Once we had decided on groups and a running order, the show commenced. The discussions worked fairly well – a single tutor and about half a dozen students meant that the conversation could be managed and directed, rather than just becoming a process of free association. The size of groups was enough so that conversation flowed, but not so large that it was impossible to keep track of all the simultaneous postings. In some of the discussions, students on the rug spent a lot of time interrogating each other, which was ideal; when needed we intervened as tutors, but for the students to be taking on thoughtful, questioning roles was great to see.

Things became a bit chaotic with the closing five-minute free for all, but that was ok; by this point, pedagogic points had been made, and there was scope for people to engage in different kinds of ways. Useful questions still got asked, though – and people were very good about holding such questions until the end.

Handovers between groups worked well – there was no real issue with people swapping on and off.

The short format for the discussions kept a sense of pace to the event. It can be quite tiring to have to monitor the flow of conversation and respond immediately, so swapping between the tutors was an asset, but in addition to that the five minute free-for-all took attention away from the tutor, allowing a chance to pause, take stock and see what needed to happen next.

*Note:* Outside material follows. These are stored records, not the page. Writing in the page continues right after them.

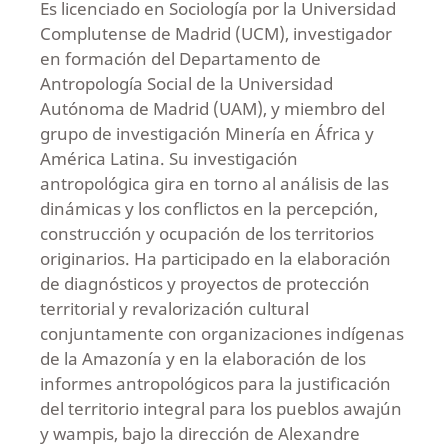
Es licenciado en Sociología por la Universidad
Complutense de Madrid (UCM), investigador
en formación del Departamento de
Antropología Social de la Universidad
Autónoma de Madrid (UAM), y miembro del
grupo de investigación Minería en África y
América Latina. Su investigación
antropológica gira en torno al análisis de las
dinámicas y los conflictos en la percepción,
construcción y ocupación de los territorios
originarios. Ha participado en la elaboración
de diagnósticos y proyectos de protección
territorial y revalorización cultural
conjuntamente con organizaciones indígenas
de la Amazonía y en la elaboración de los
informes antropológicos para la justificación
del territorio integral para los pueblos awajún
y wampis, bajo la dirección de Alexandre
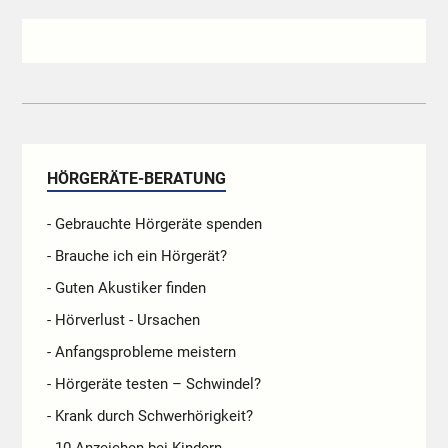
HÖRGERÄTE-BERATUNG
- Gebrauchte Hörgeräte spenden
- Brauche ich ein Hörgerät?
- Guten Akustiker finden
- Hörverlust - Ursachen
- Anfangsprobleme meistern
- Hörgeräte testen – Schwindel?
- Krank durch Schwerhörigkeit?
- 10 Anzeichen bei Kindern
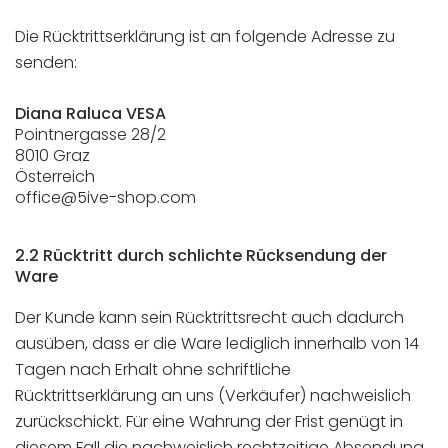
Die Rücktrittserklärung ist an folgende Adresse zu
senden:
Diana Raluca VESA
Pointnergasse 28/2
8010 Graz
Österreich
office@5ive-shop.com
2.2 Rücktritt durch schlichte Rücksendung der
Ware
Der Kunde kann sein Rücktrittsrecht auch dadurch
ausüben, dass er die Ware lediglich innerhalb von 14
Tagen nach Erhalt ohne schriftliche
Rücktrittserklärung an uns (Verkäufer) nachweislich
zurückschickt. Für eine Wahrung der Frist genügt in
diesem Fall die nachweislich rechtzeitige Absendung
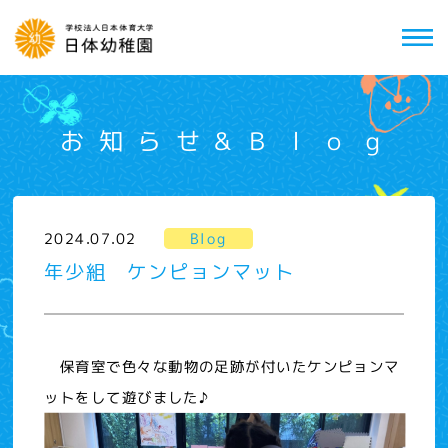
お知らせ&Ｂｌｏｇ
2024.07.02
Blog
年少組 ケンピョンマット
保育室で色々な動物の足跡が付いたケンピョンマ
ットをして遊びました♪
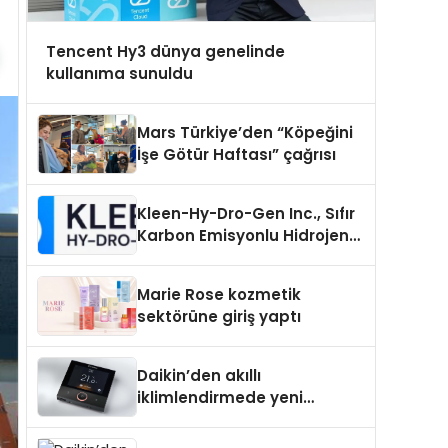
Tencent Hy3 dünya genelinde
kullanıma sunuldu
Mars Türkiye’den “Köpeğini
İşe Götür Haftası” çağrısı
Kleen-Hy-Dro-Gen Inc., Sıfır
Karbon Emisyonlu Hidrojen
Isıtma Teknolojisinde ISO ve
TSSA Düzenleyici Onaylarını
Marie Rose kozmetik
Aldı
sektörüne giriş yaptı
Daikin’den akıllı
iklimlendirmede yeni
dönem: Madoka Plus
Türkiye’de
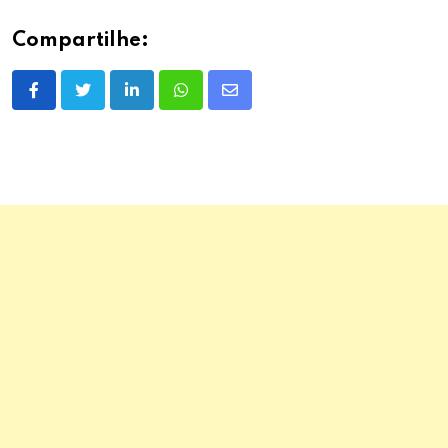
Compartilhe:
LinkedIn
Whatsapp
Share
via
Email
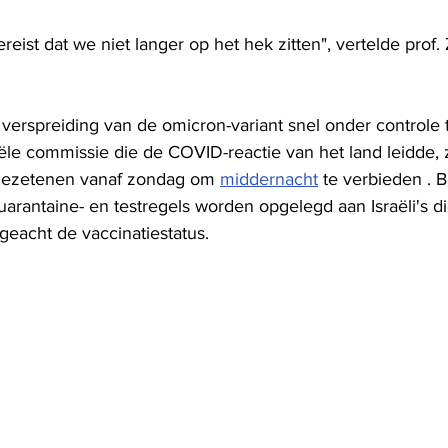
reist dat we niet langer op het hek zitten", vertelde prof.
erspreiding van de omicron-variant snel onder controle t
iële commissie die de COVID-reactie van het land leidde, 
ngezetenen vanaf zondag om 
middernacht
 te verbieden . 
uarantaine- en testregels worden opgelegd aan Israëli's d
ngeacht de vaccinatiestatus.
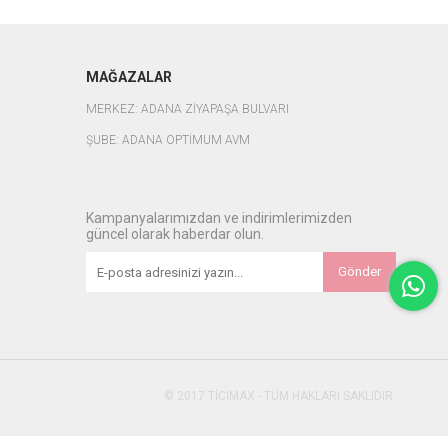
MAĞAZALAR
MERKEZ: ADANA ZİYAPAŞA BULVARI
ŞUBE: ADANA OPTİMUM AVM
Kampanyalarımızdan ve indirimlerimizden
güncel olarak haberdar olun.
Gönder
© 2017 TİCİMAX - TÜM HAKLARI SAKLIDIR.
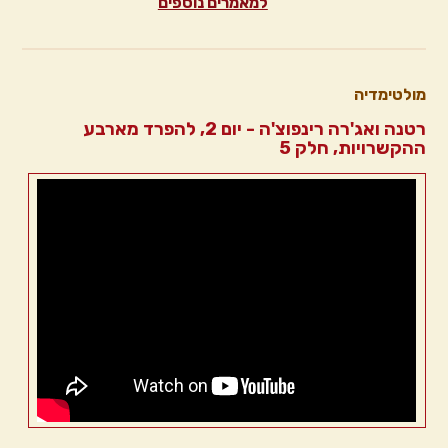
למאמרים נוספים
מולטימדיה
רטנה ואג'רה רינפוצ'ה - יום 2, להפרד מארבע
ההקשרויות, חלק 5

The session felt like it went quickly, but had a lot packed into it – something I took as a positive sign. I don’t remember much time being wasted with herding avatars or giving instructions either; the format was simple enough to understand and people played along with it, allowing us to focus attention on the themes being discussed.

As before, it was useful to have more than one tutor around; we had additional interlopers this time, including one educator who turned up to see what we were doing and who tried to join in. Having a private conversation with them would have been hard to do at the same time as actually running the class, so it was good to be able to share responsibilities around such things. This incident also emphasised the way in which our teaching situation was quite different from the privacy of closed classrooms or password-protected VLEs. It felt quite different – perhaps exposed would be a good word – to be teaching ‘in public’ in this way.

The second session went well. Splitting the group (as per the plan on the earlier post) helped give the group’s discussion some order, without draining away room for improvisation, interruptions and ad-libs.

Again, having 3 of us was really valuable. We did swap these unofficial roles but to some extent Caroline positioned herself within the group and thus helped to keep the discussion rolling and on track, Martin was asking leading questions and I was doing quite a lot of herding and one-to-one (IM) queries.

Towards the end of the session there was quite a lot of positive, spontaneous feedback – that it was the best week of the course so far, and queries as to whether the next part of the course could be in Second Life as well. We’ll know more from the entries and reports that the students enter on their regular VLE (Blackboard) as it’s not very likely that those who have found it unsatisfying or anxiety provoking would say so during the class.

While the session was certainly structured, it still had almost a party atmosphere – a sense that the students were motivated and excited about virtually meeting up. This is something that came out of the interviews after our sessions last term – Andrew found that the full-time students compared SL with face-to-face situations, to SL’s detriment, whereas the part-time distance students found the simultaneity and social immediacy of SL very compelling.

We are planning a follow-up interview with Caroline (the course tutor) and to interview students.